In what cases would the “mixed workflow” / ArchieML approach have an advantage? Right now I think the advantage is in (1) more complex outputs than *.Rmd documents, like Shiny apps and web pages with complex layouts, and (2) in version control, because I think version control in Google Docs/Dropbox and git have distinct advantages (ease/power), that can be combined with this approach.


wrt to concurrent editing of .Rmd documents, perhaps something with the ace editor + knitr + shiny

There is the possibility of using the ace editor, eg., shinyAce See example 3

Another eg with OpenCPU

The reasons I put together RGoogleDocs in the first place was solely for the purpose of being able to pull a shared Google Doc that a number of people had edited into R for compilation as markdown.

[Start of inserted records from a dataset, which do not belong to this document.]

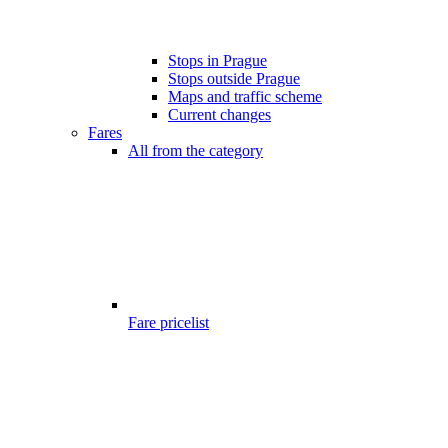
Stops in Prague
Stops outside Prague
Maps and traffic scheme
Current changes
Fares
All from the category
Fare pricelist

I did this with the specific intent of using slidify (this was before rmarkdown was a viable option).

The solution hinged on downloading html from googledocs and relying on the document headings to make decisions on formatting as well as a python script that converts html to text… presumably one could use pandoc but at the time I wasn’t aware of it. Here’s an example of my workflow, it’s not very complicated and could definitely be adjusted from slidify to whatever package you’re working with (rmarkdown)

With that said, the RGoogleDocs package isn’t being developed because it already did exactly what I needed it to do if you have something else you would like to see, post it as an issue on the github page and I’ll see if I can work it into my schedule over the coming weeks.